Every record must be restated exactly. Drop the images.

BEGIN

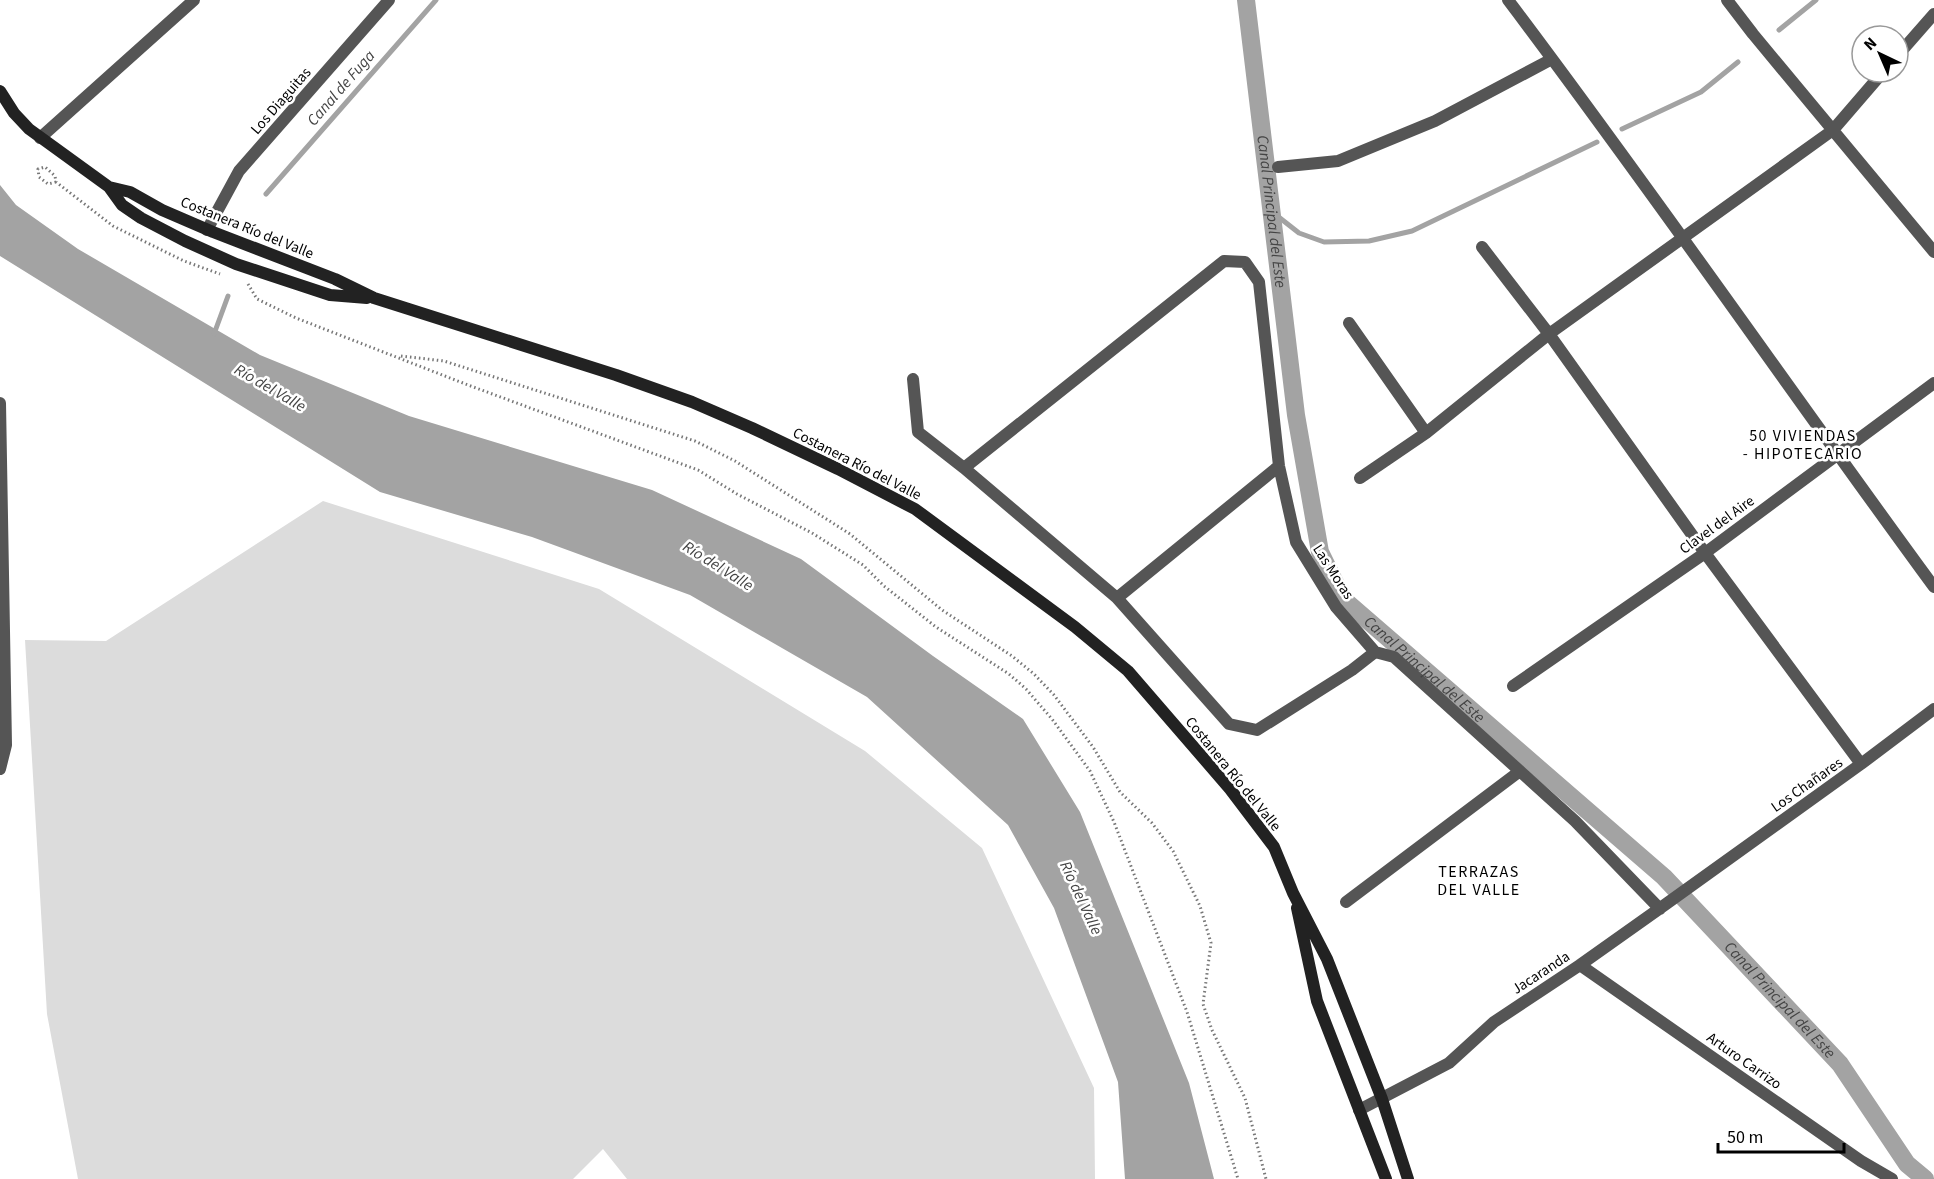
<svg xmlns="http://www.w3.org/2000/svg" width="1934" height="1179" font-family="'Source Sans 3',sans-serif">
	<rect width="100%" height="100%" fill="#fff"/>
	<path fill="#dcdcdc" d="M323,501l276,88 266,162 117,97 112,240 1,91h-468l-24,-30 -30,30h-495l-31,-165 -22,-374 81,1z"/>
	<path fill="#a3a3a3" d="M0,185l16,20 62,44 182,106 149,61 243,74 149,69 132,97 90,63 57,93 109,271 25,96h-89l-7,-97 -64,-174 -46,-83 -141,-128 -177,-102 -158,-58 -152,-45 -380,-236z"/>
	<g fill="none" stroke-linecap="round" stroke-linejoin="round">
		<path stroke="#a3a3a3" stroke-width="5" d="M1779,30l37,-30
			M1622,129l79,-37 37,-30
			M266,194l170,-194
			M1271,211l28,22 25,9 45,-1 43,-10 185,-89
			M214,334l14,-38"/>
		<path stroke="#a3a3a3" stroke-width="18" id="s1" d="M1246,0l50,415 24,137 23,47 321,278 176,187 67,100 18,15"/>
		<path stroke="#777" stroke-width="3" stroke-dasharray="1.5 3" stroke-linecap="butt" d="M56,182l-8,2 -9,-7 -1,-8 7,-2 10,9 1,6 57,44 71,35 36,13
			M248,284l9,15 39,19 172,67 230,85 39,24 75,39 51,32 21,21 52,41 73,47 17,15 26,30 38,52 24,51 73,190 51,167
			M401,356l43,5 251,80 40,20 115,73 92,76 70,46 22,18 20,21 39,52 27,45 32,31 21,28 27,55 11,37 -8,61 9,26 33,68 21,81"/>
		<path stroke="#555" stroke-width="12" d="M1508,0c146,193 283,392 426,587
			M1727,0l26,34 181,218
			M1898,55l36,-41
			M40,138l154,-138
			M1278,167l60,-6 97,-40 117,-62
			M207,230l32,-59 150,-171
			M1482,247l67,87 156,219 156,211
			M1349,323l77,110
			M913,379l5,53 46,36 153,130 112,126 28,6 95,-60 23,-18
			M0,403l6,342 -6,24
			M964,468l260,-207 21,1 14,20 20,184 17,76 40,65 39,45 19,5 181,164 85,88
			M1360,478l66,-45 123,-99 284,-204 50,-58
			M1117,598l162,-132
			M1513,686l192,-133 229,-170
			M1346,902l174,-131
			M1580,965l281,196 31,18
			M1359,1110l90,-47 45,-41 86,-57 86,-61 195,-140 73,-55"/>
		<path stroke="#222" stroke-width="12" d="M0,91l14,22 15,16 80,58 13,18 19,13 44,23 51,23 94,31 37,3
			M109,187l21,5 32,18 51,22 122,47 39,19 242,77 76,27 60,26 86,41 77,40 160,118 53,44 102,118 44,58 19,46 34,66 55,140 26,80
			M1297,908l20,93 69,178"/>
	</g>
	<g text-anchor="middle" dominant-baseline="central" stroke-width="5" stroke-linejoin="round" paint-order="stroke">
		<g font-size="15" fill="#000" stroke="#fff">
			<text transform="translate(281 101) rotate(-49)">Los Diaguitas</text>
			<text transform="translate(247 228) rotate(22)">Costanera Río del Valle</text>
			<text transform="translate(857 464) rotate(27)">Costanera Río del Valle</text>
			<text transform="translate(1717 525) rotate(-36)">Clavel del Aire</text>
			<text transform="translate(1333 572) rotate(57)">Las Moras</text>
			<text transform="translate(1233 774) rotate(51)">Costanera Río del Valle</text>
			<text transform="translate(1807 785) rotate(-35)">Los Chañares</text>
			<text transform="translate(1541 973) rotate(-33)">Jacaranda</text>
			<text transform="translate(1744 1061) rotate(35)">Arturo Carrizo</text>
		</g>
		<g font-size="16" font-style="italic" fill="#444" stroke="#fff">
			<text transform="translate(341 88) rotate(-49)">Canal de Fuga</text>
			<text stroke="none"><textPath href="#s1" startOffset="213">Canal Principal del Este</textPath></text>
			<text transform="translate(270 388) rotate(30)">Río del Valle</text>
			<text transform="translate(718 566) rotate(32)">Río del Valle</text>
			<text stroke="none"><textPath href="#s1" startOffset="717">Canal Principal del Este</textPath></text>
			<text transform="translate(1081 898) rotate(65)">Río del Valle</text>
			<text stroke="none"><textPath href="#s1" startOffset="1203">Canal Principal del Este</textPath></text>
		</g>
		<g font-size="16" letter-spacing="1.5" fill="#000" stroke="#fff">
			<text x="1803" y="436">50 VIVIENDAS<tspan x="1803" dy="18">- HIPOTECARIO</tspan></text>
			<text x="1479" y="872">TERRAZAS<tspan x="1479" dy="18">DEL VALLE</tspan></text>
		</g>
	</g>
	<g transform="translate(1880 54) rotate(316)"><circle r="28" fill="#ffffff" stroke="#999999" stroke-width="1.5"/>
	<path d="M0-4.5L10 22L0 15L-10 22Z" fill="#000000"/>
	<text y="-9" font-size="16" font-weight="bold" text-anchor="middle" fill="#000000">N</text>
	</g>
	<path d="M1718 1143v9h126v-9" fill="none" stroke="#000000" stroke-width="3"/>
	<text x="1727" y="1143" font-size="18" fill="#000000" stroke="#ffffff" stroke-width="4.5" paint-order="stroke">50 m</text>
</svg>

END

→ **WRITTEN ANSWER**:
<svg xmlns="http://www.w3.org/2000/svg" width="1934" height="1179" font-family="'Source Sans 3',sans-serif">
	<rect width="100%" height="100%" fill="#fff"/>
	<path fill="#dcdcdc" d="M323,501l276,88 266,162 117,97 112,240 1,91h-468l-24,-30 -30,30h-495l-31,-165 -22,-374 81,1z"/>
	<path fill="#a3a3a3" d="M0,185l16,20 62,44 182,106 149,61 243,74 149,69 132,97 90,63 57,93 109,271 25,96h-89l-7,-97 -64,-174 -46,-83 -141,-128 -177,-102 -158,-58 -152,-45 -380,-236z"/>
	<g fill="none" stroke-linecap="round" stroke-linejoin="round">
		<path stroke="#a3a3a3" stroke-width="5" d="M1779,30l37,-30
			M1622,129l79,-37 37,-30
			M266,194l170,-194
			M1271,211l28,22 25,9 45,-1 43,-10 185,-89
			M214,334l14,-38"/>
		<path stroke="#a3a3a3" stroke-width="18" id="s1" d="M1246,0l50,415 24,137 23,47 321,278 176,187 67,100 18,15"/>
		<path stroke="#777" stroke-width="3" stroke-dasharray="1.5 3" stroke-linecap="butt" d="M56,182l-8,2 -9,-7 -1,-8 7,-2 10,9 1,6 57,44 71,35 36,13
			M248,284l9,15 39,19 172,67 230,85 39,24 75,39 51,32 21,21 52,41 73,47 17,15 26,30 38,52 24,51 73,190 51,167
			M401,356l43,5 251,80 40,20 115,73 92,76 70,46 22,18 20,21 39,52 27,45 32,31 21,28 27,55 11,37 -8,61 9,26 33,68 21,81"/>
		<path stroke="#555" stroke-width="12" d="M1508,0c146,193 283,392 426,587
			M1727,0l26,34 181,218
			M1898,55l36,-41
			M40,138l154,-138
			M1278,167l60,-6 97,-40 117,-62
			M207,230l32,-59 150,-171
			M1482,247l67,87 156,219 156,211
			M1349,323l77,110
			M913,379l5,53 46,36 153,130 112,126 28,6 95,-60 23,-18
			M0,403l6,342 -6,24
			M964,468l260,-207 21,1 14,20 20,184 17,76 40,65 39,45 19,5 181,164 85,88
			M1360,478l66,-45 123,-99 284,-204 50,-58
			M1117,598l162,-132
			M1513,686l192,-133 229,-170
			M1346,902l174,-131
			M1580,965l281,196 31,18
			M1359,1110l90,-47 45,-41 86,-57 86,-61 195,-140 73,-55"/>
		<path stroke="#222" stroke-width="12" d="M0,91l14,22 15,16 80,58 13,18 19,13 44,23 51,23 94,31 37,3
			M109,187l21,5 32,18 51,22 122,47 39,19 242,77 76,27 60,26 86,41 77,40 160,118 53,44 102,118 44,58 19,46 34,66 55,140 26,80
			M1297,908l20,93 69,178"/>
	</g>
	<g text-anchor="middle" dominant-baseline="central" stroke-width="5" stroke-linejoin="round" paint-order="stroke">
		<g font-size="15" fill="#000" stroke="#fff">
			<text transform="translate(281 101) rotate(-49)">Los Diaguitas</text>
			<text transform="translate(247 228) rotate(22)">Costanera Río del Valle</text>
			<text transform="translate(857 464) rotate(27)">Costanera Río del Valle</text>
			<text transform="translate(1717 525) rotate(-36)">Clavel del Aire</text>
			<text transform="translate(1333 572) rotate(57)">Las Moras</text>
			<text transform="translate(1233 774) rotate(51)">Costanera Río del Valle</text>
			<text transform="translate(1807 785) rotate(-35)">Los Chañares</text>
			<text transform="translate(1541 973) rotate(-33)">Jacaranda</text>
			<text transform="translate(1744 1061) rotate(35)">Arturo Carrizo</text>
		</g>
		<g font-size="16" font-style="italic" fill="#444" stroke="#fff">
			<text transform="translate(341 88) rotate(-49)">Canal de Fuga</text>
			<text stroke="none"><textPath href="#s1" startOffset="213">Canal Principal del Este</textPath></text>
			<text transform="translate(270 388) rotate(30)">Río del Valle</text>
			<text transform="translate(718 566) rotate(32)">Río del Valle</text>
			<text stroke="none"><textPath href="#s1" startOffset="717">Canal Principal del Este</textPath></text>
			<text transform="translate(1081 898) rotate(65)">Río del Valle</text>
			<text stroke="none"><textPath href="#s1" startOffset="1203">Canal Principal del Este</textPath></text>
		</g>
		<g font-size="16" letter-spacing="1.5" fill="#000" stroke="#fff">
			<text x="1803" y="436">50 VIVIENDAS<tspan x="1803" dy="18">- HIPOTECARIO</tspan></text>
			<text x="1479" y="872">TERRAZAS<tspan x="1479" dy="18">DEL VALLE</tspan></text>
		</g>
	</g>
	<g transform="translate(1880 54) rotate(316)"><circle r="28" fill="#ffffff" stroke="#999999" stroke-width="1.5"/>
	<path d="M0-4.5L10 22L0 15L-10 22Z" fill="#000000"/>
	<text y="-9" font-size="16" font-weight="bold" text-anchor="middle" fill="#000000">N</text>
	</g>
	<path d="M1718 1143v9h126v-9" fill="none" stroke="#000000" stroke-width="3"/>
	<text x="1727" y="1143" font-size="18" fill="#000000" stroke="#ffffff" stroke-width="4.5" paint-order="stroke">50 m</text>
</svg>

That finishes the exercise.